WebSocket subprotocols
A raw WebSocket connection just moves opaque frames; a subprotocol defines the
application-level message format running over it — MQTT, STOMP, WAMP, GraphQL
subscriptions and more. The client and server agree on one during the handshake
using the Sec-WebSocket-Protocol header. This reference lists common
IANA-registered subprotocol identifiers with their purpose.
How it works
The client lists the subprotocols it supports, most-preferred first; the server selects exactly one and echoes it back:
GET /chat HTTP/1.1
Upgrade: websocket
Connection: Upgrade
Sec-WebSocket-Protocol: graphql-transport-ws, graphql-ws
HTTP/1.1 101 Switching Protocols
Upgrade: websocket
Connection: Upgrade
Sec-WebSocket-Protocol: graphql-transport-ws
The chosen token must be one the client offered, compared with exact casing. If
the server returns no Sec-WebSocket-Protocol header, the connection runs with
no application subprotocol.
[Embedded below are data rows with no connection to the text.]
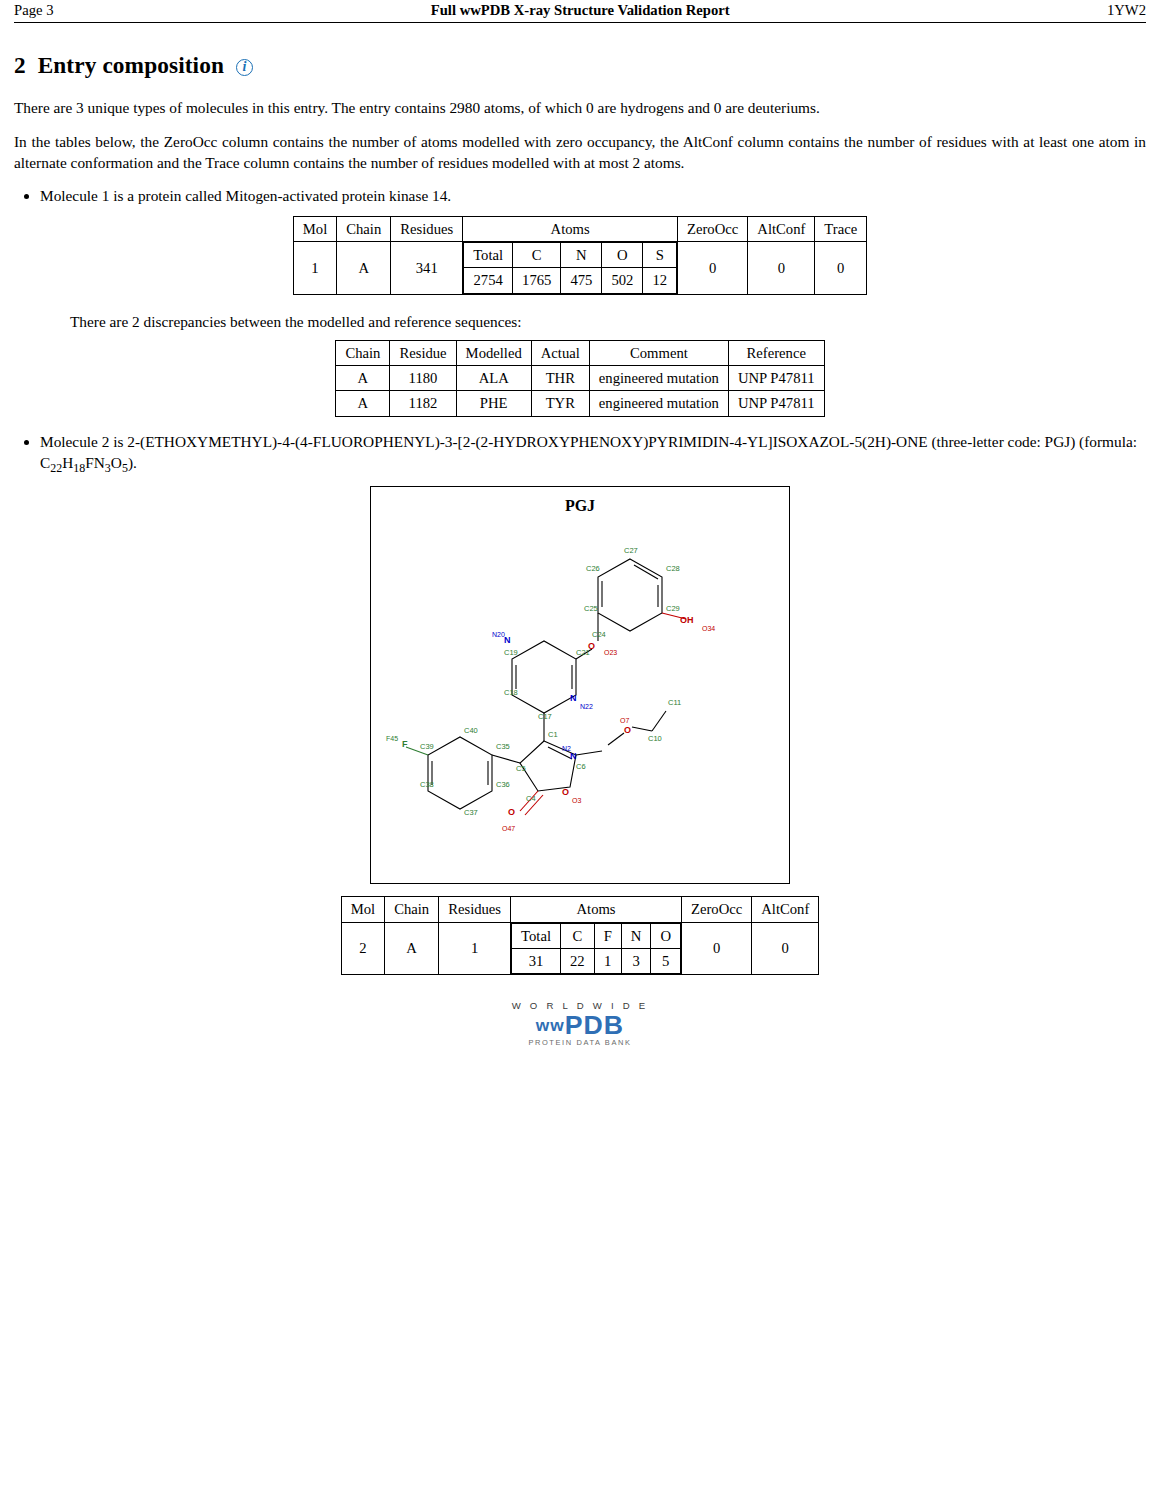Page 3
Full wwPDB X-ray Structure Validation Report
1YW2
2 Entry composition i
There are 3 unique types of molecules in this entry. The entry contains 2980 atoms, of which 0 are hydrogens and 0 are deuteriums.
In the tables below, the ZeroOcc column contains the number of atoms modelled with zero occupancy, the AltConf column contains the number of residues with at least one atom in alternate conformation and the Trace column contains the number of residues modelled with at most 2 atoms.
Molecule 1 is a protein called Mitogen-activated protein kinase 14.
| Mol | Chain | Residues | Atoms | ZeroOcc | AltConf | Trace |
| --- | --- | --- | --- | --- | --- | --- |
| 1 | A | 341 | / Total / C / N / O / S / / 2754 / 1765 / 475 / 502 / 12 / | 0 | 0 | 0 |
There are 2 discrepancies between the modelled and reference sequences:
| Chain | Residue | Modelled | Actual | Comment | Reference |
| --- | --- | --- | --- | --- | --- |
| A | 1180 | ALA | THR | engineered mutation | UNP P47811 |
| A | 1182 | PHE | TYR | engineered mutation | UNP P47811 |
Molecule 2 is 2-(ETHOXYMETHYL)-4-(4-FLUOROPHENYL)-3-[2-(2-HYDROXYPHENOXY)PYRIMIDIN-4-YL]ISOXAZOL-5(2H)-ONE (three-letter code: PGJ) (formula: C22 H18 FN3 O5).
PGJ
C27 C26 C28 C25 C29 C24 C21 C19 C18 C17 C1 C6 C10 C11 C5 C4 C35 C36 C37 C38 C39 C40 OH O34 O O23 N N20 N N22 N N2 O O7 O O3 O O47 F F45
| Mol | Chain | Residues | Atoms | ZeroOcc | AltConf |
| --- | --- | --- | --- | --- | --- |
| 2 | A | 1 | / Total / C / F / N / O / / 31 / 22 / 1 / 3 / 5 / | 0 | 0 |
W O R L D W I D E
ww PDB
PROTEIN DATA BANK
Names are coordinated in the IANA registry so
independent implementations interoperate.
Tips and notes
- List subprotocols in preference order; the server picks the first it supports.
- Tokens are case-sensitive and opaque — use the exact registered string.
- A server must never select a subprotocol the client did not offer.
- For public protocols, register the name with IANA to avoid collisions.